Mrs. Thatcher planted the seed for a bipartisan cause, as Conservative and Labour governments sought to burnish their green credentials. British diplomats played key roles in brokering climate deals in Rio de Janeiro and Kyoto, Japan. Britain installed climate attachés in its embassies around the world.
In 2006, a British government adviser, Nicholas Stern, produced a seminal study of the economic effects of climate change, which framed the debate before the 2009 summit in Copenhagen and set the stage for the Climate Act, passed under a Labour prime minister, Gordon Brown.
When the Conservatives came to power in 2010, they viewed climate policy as a way to appeal to younger voters, many of whom viewed the Tories as a tightfisted party in thrall to business interests. Parliament created a climate change committee, which prodded the government to adopt policies that would help Britain meet its goals. Several of its policies were mimicked by fellow European Union members. “We basically ran the E.U. on climate policy,” Mr. Burke said.
Then came the Brexit vote in 2016, and “we lost our most important tool for influencing other countries, which was the E.U,” he said.

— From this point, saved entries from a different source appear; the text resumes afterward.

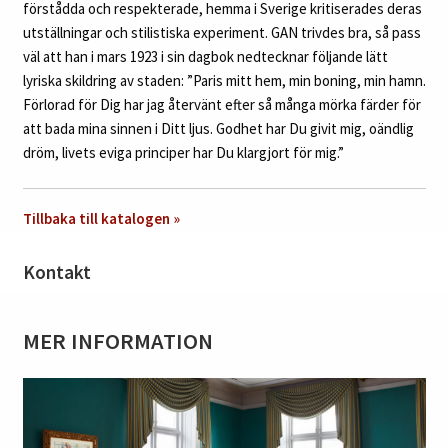
förstådda och respekterade, hemma i Sverige kritiserades deras
utställningar och stilistiska experiment. GAN trivdes bra, så pass
väl att han i mars 1923 i sin dagbok nedtecknar följande lätt
lyriska skildring av staden: ”Paris mitt hem, min boning, min hamn.
Förlorad för Dig har jag återvänt efter så många mörka färder för
att bada mina sinnen i Ditt ljus. Godhet har Du givit mig, oändlig
dröm, livets eviga principer har Du klargjort för mig.”
Tillbaka till katalogen »
Kontakt
MER INFORMATION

Mr. Johnson, who once scoffed that wind farms would “barely pull the skin off a rice pudding,” now speaks about climate change with the zeal of the converted. Allies say he has been convinced of the need for action by his third wife, Carrie Johnson, who campaigns against plastic pollution.
But critics say Mr. Johnson’s bracing words are belied by his actions. The Climate Action Tracker, while praising Britain’s ambitions, criticized its financial commitment to achieving them, calling it “highly insufficient.”
“It’s accurate to say that this is a betrayal of a national commitment by the current government,” Mr. Burke said.
Mr. Johnson’s pro-Brexit government, he said, depends on support from the libertarian wing of the Tory party, which opposes far-reaching climate initiatives, while his anti-business messaging hinders partnerships with the private sector.
For private companies, the government’s messaging has been muddled. EDF said it would like to build more onshore wind farms, but local resistance and lack of incentives has made it less attractive. And the government has struggled to line up financing for a new generation of nuclear plants.
“We’re only a quarter of the way toward the decarbonized energy system that the prime minister set as a goal for 2035,” said Mr. Spence, of EDF. “We need all the answers, faster than we’ve ever done them before, if we’re going to get anywhere close to a 1.5-degree world.”
For all of Britain’s agenda-setting, there is also a sense among activists and experts that there is only so much a midsize country can do to solve a planetary problem. Its total emissions account for barely 1 percent of the world’s total. China accounts for nearly 30 percent, and the United States for 14 percent.
“Imagine if these policies had been picked up in 1997 by the United States,” said David King, a former climate envoy and scientific adviser to Prime Minister Tony Blair. “The world would be a very different place.”